Minggu, 11 Juni 2023

Pendidikan Keluarga: Pendidikan Kodrati dan Pendidik Utama Pertama

 1. Keluarga

Keluraga batih yang lengpak adalah terdiri dari anak, bunda, dan ayah (sebutannya bersifat antropologis), sesuai dengan kebiasaan lokus keluarga itu, dan bahasa berlaku dalam kehidupan keluarga. Ada keluarga single parent tidak banyak ditemukan, ayah dan bunda jika tidak melahirkan anak benlum bisa disebut bunda, masih bernama sesuai dengan akta kelahirannya. kalau di Bali sering juga dalam folklor disebut Men Bekung dan atau Nang Bekung (bekung artinya tidak mendapatkan anak dalam perkawinannya. Dengan demikian keluarga yang utuh adalah keluarga yang ada anak dalamnya, untuk kelengkapan keluarga bagi keluarga di Bali dapat negngkat anak, memeras anak keluarga, dan atau mengadopsi dari rumah sakit atau Panti Asuhan, pelaksanaannya sesuai dengan kebiasaan adat untuk meras, dan sesuai dengan regulasi angkat anak yang dikeluarkan oleh pemerintah. 

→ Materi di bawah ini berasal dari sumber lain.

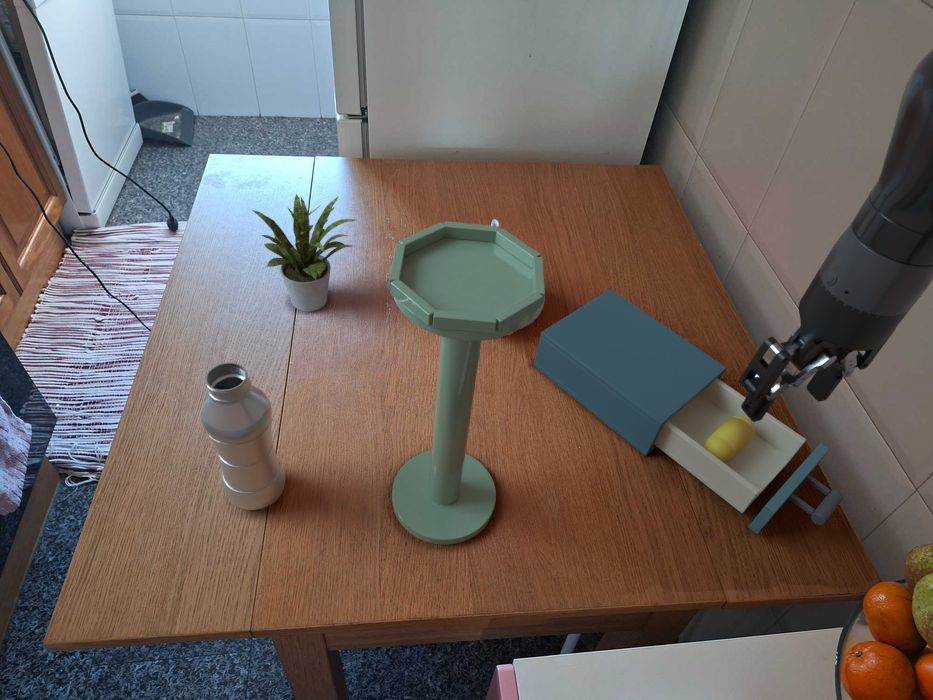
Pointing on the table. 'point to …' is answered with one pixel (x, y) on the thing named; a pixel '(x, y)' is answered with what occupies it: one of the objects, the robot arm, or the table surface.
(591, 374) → the cabinet
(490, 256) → the cake stand
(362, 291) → the table surface
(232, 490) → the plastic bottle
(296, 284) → the house plant
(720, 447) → the yellow rounded capsule
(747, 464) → the drawer
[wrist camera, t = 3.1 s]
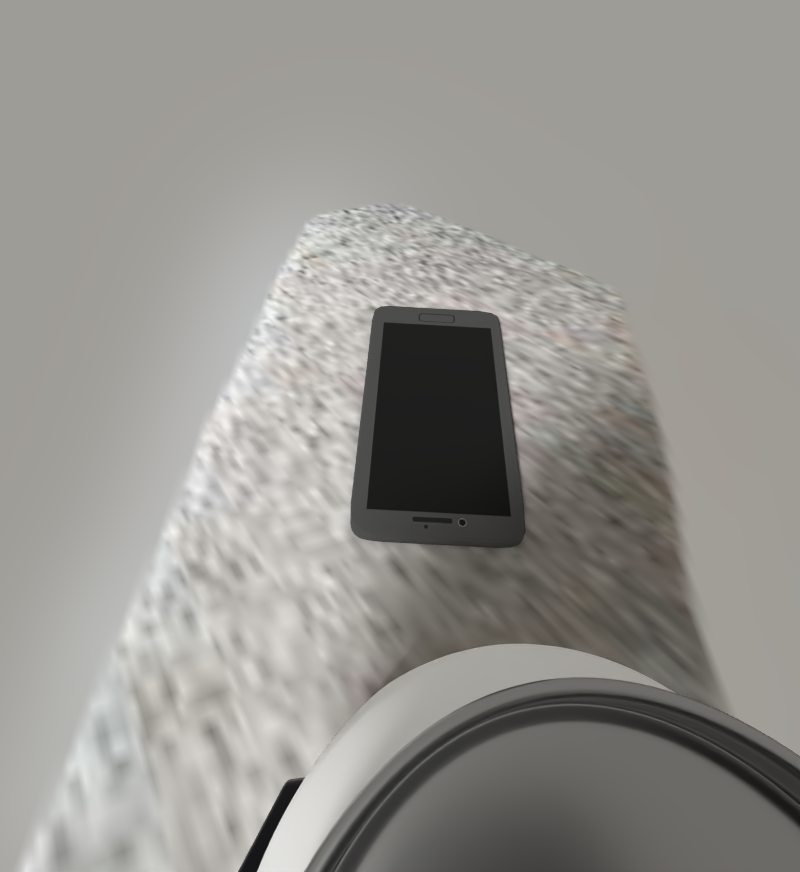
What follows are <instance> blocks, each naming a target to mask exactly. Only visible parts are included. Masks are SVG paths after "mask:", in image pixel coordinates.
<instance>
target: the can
mask: <svg viewBox="0 0 800 872" xmlns="http://www.w3.org/2000/svg"><path fill="white" fill-rule="evenodd" d="M257 872H800V756H798V755H797V754H796V753H794V752H793V751H791V750H790V749H788V748H786V747H785V746H783V745H782V744H780V743H779V742H777V741H775V740H774V739H772V738H771V737H769V736H767V735H765V734H764V733H762V732H760V731H758V730H757V729H755V728H753V727H751V726H750V725H748V724H746V723H744V722H742V721H740V720H738V719H736V718H734V717H732V716H730V715H728V714H726V713H724V712H722V711H720V710H718V709H715V708H713V707H711V706H708V705H706V704H704V703H701V702H699V701H696V700H694V699H691V698H688V697H686V696H683V695H680V694H677V693H675V692H673V691H672V690H670V689H668V688H666V687H665V686H663V685H661V684H660V683H658V682H656V681H654V680H652V679H651V678H649V677H647V676H645V675H643V674H641V673H639V672H637V671H635V670H632V669H630V668H628V667H626V666H623V665H621V664H618V663H616V662H613V661H610V660H608V659H605V658H602V657H599V656H596V655H592V654H589V653H585V652H581V651H577V650H572V649H568V648H562V647H556V646H547V645H537V644H499V645H490V646H483V647H477V648H473V649H469V650H464V651H460V652H456V653H453V654H449V655H446V656H443V657H441V658H438V659H435V660H433V661H430V662H428V663H426V664H423V665H421V666H419V667H417V668H415V669H413V670H411V671H409V672H407V673H405V674H403V675H401V676H400V677H398V678H396V679H395V680H393V681H392V682H390V683H389V684H387V685H386V686H384V687H383V688H382V689H380V690H379V691H378V692H377V693H376V694H375V695H373V696H372V697H371V698H370V699H369V700H368V701H367V702H366V703H365V704H364V705H363V706H362V707H361V708H360V709H359V710H358V711H357V712H356V713H355V714H354V715H353V716H352V717H351V718H350V719H349V720H348V722H347V723H346V724H345V725H344V726H343V727H342V728H341V730H340V731H339V732H338V733H337V734H336V735H335V737H334V738H333V739H332V740H331V742H330V743H329V744H328V746H327V747H326V748H325V750H324V751H323V752H322V754H321V755H320V756H319V758H318V759H317V761H316V762H315V764H314V765H313V767H312V768H311V770H310V771H309V773H308V774H307V776H306V777H305V779H304V780H303V782H302V783H301V785H300V787H299V788H298V790H297V792H296V793H295V795H294V797H293V798H292V800H291V802H290V804H289V805H288V807H287V809H286V811H285V813H284V815H283V816H282V818H281V820H280V822H279V824H278V826H277V828H276V830H275V832H274V834H273V836H272V839H271V841H270V843H269V845H268V847H267V849H266V852H265V854H264V856H263V859H262V861H261V863H260V866H259V868H258V870H257Z"/></svg>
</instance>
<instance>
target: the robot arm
mask: <svg viewBox="0 0 800 872" xmlns="http://www.w3.org/2000/svg"><path fill="white" fill-rule="evenodd" d="M304 779H305V777H304V778H297V779H290V780H288V781H287V782H286V783H285V785H284V786H283V788H282V790H281V792H280V794H279V795H278V797H277V799H276V801H275V803H274V805H273V807H272V809H271V811H270V812H269V814H268V816H267V818H266V820H265V822H264V824H263V826H262V828H261V829H260V831H259V833H258V835H257V837H256V839H255V841H254V843H253V845H252V846H251V848H250V850H249V852H248V854H247V856H246V858H245V860H244V862H243V864H242V865H241V867H240V869H239V871H238V872H257V870H258V868H259V866H260V863H261V861H262V859H263V856H264V854H265V852H266V849H267V847H268V845H269V843H270V841H271V839H272V836H273V834H274V832H275V830H276V828H277V826H278V824H279V822H280V820H281V818H282V816H283V815H284V813H285V811H286V809H287V807H288V805H289V804H290V802H291V800H292V798H293V797H294V795H295V793H296V792H297V790H298V788H299V787H300V785H301V783H302V782H303V780H304Z"/></svg>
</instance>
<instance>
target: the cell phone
mask: <svg viewBox="0 0 800 872" xmlns="http://www.w3.org/2000/svg"><path fill="white" fill-rule="evenodd" d="M351 528H352V531H353V532H354V534H355V535H356V536H358V537H359V538H362V539H366V540H371V541H380V542H399V543H418V544H437V545H455V546H474V547H493V548H505V547H513V546H516V545H518V544H519V543H520V542H521V541H522V539H523V536H524V534H525V519H524V507H523V498H522V490H521V483H520V475H519V468H518V460H517V452H516V445H515V437H514V430H513V422H512V414H511V407H510V399H509V392H508V384H507V377H506V369H505V361H504V354H503V346H502V339H501V331H500V324H499V321H498V317H497V316H496V315H494V314H492V313H487V312H481V311H466V310H449V309H431V308H414V307H397V306H384V307H380V308H378V309H376V310H375V312H374V316H373V320H372V327H371V335H370V344H369V352H368V361H367V370H366V378H365V387H364V395H363V404H362V413H361V421H360V430H359V439H358V447H357V456H356V464H355V473H354V482H353V490H352V499H351Z"/></svg>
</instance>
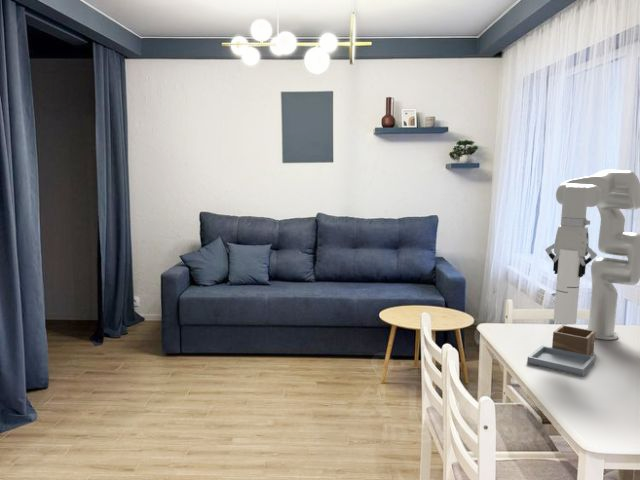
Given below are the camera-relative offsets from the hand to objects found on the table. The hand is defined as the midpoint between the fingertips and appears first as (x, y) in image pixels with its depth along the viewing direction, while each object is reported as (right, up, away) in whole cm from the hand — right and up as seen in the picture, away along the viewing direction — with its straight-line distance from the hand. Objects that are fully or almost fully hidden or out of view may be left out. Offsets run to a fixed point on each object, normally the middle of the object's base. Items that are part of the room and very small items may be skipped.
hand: (568, 274), depth 197 cm
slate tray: (-1, -31, +4) cm, 31 cm away
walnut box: (+8, -30, +16) cm, 35 cm away
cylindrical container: (0, -16, +2) cm, 16 cm away
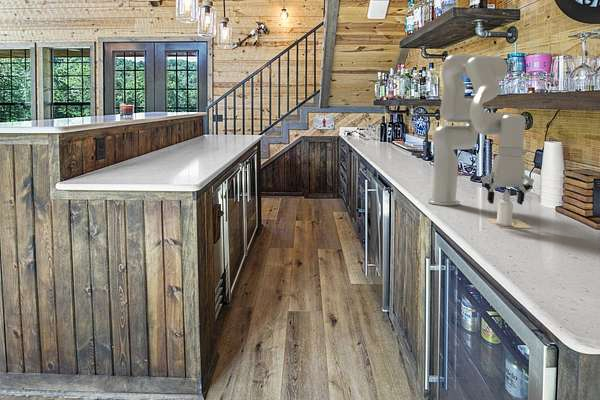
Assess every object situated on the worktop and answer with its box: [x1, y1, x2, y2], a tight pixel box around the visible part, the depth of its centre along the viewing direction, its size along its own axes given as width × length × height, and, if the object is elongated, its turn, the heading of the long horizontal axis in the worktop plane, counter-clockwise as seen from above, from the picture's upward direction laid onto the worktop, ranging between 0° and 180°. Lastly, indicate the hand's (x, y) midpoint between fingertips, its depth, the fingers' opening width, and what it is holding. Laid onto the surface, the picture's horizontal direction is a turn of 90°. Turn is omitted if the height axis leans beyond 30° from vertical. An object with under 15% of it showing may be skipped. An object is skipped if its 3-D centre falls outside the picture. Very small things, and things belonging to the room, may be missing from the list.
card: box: [486, 218, 534, 230], centre depth 205 cm, size 14×11×1 cm
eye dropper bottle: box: [496, 189, 514, 226], centre depth 200 cm, size 4×6×12 cm
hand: (505, 203), depth 200 cm, fingers open, 9 cm apart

Anak sangat menentukan masa depan keluarga itu, terutama di Bali yang menganut patrilinial, sebagai pelanjut keturunan, terutama dalam mewarisi "Hiyang Widhi" dan kewajiban adat lainnya, terkait dengan pemujaan Ida Sang Hyang Widhi Wasa/Hyang Widhi. Hyang adalah keluarga yang sudah dibersihkan (metepung tawaran)/ diaben. Sedangkan widhi/wedha ajaran dari India sesungguhnya menyangkut sistem religi keluarga (sektarian di masa lalu), wedha/ilmu pengetahuan dari India, mengenao dewa-dewa yang dijadikan bagian hibridasi dalam "hyang widhi" di merajan soang-soang keluarga di Bali. Di samping artabrana, warisan hyang widhinya inilah yang menjadikan orang Bali sangat gundah kalau tidak memiliki laki-laki sebagai calon pelanjut pemujaan hyang widhinya.

Hyang inilah memberikan pemahaman unik di Bali, mengenai bebantenan sebagai soda dan simbol/ajaran "nak Bali" yang sangat rumit, kalau dilihat dan dibandingkan dengan agama hindu di luar Bali. 

Menarik untuk dikaji bagaimana idealnya pola asuh pendidikan di Bali, terutama melihat lembaga keluarga sebagai pendidik utama pertama, dan pendidik kodrat sebagai pendidik yang tidak dapat digantikan oleh orang lain. Terutama peranan bunda dalam pendidikan di keluarga sangat menentukan masa depan anak-anak yang terlahir dari rahim seorang ibu. Bagaiamana dengan Ayahnya, diberikan wewenang utama dalam pertanggungjawaban, karena pemberian sesungguhnya bukan kodrat, seperti bundanya. 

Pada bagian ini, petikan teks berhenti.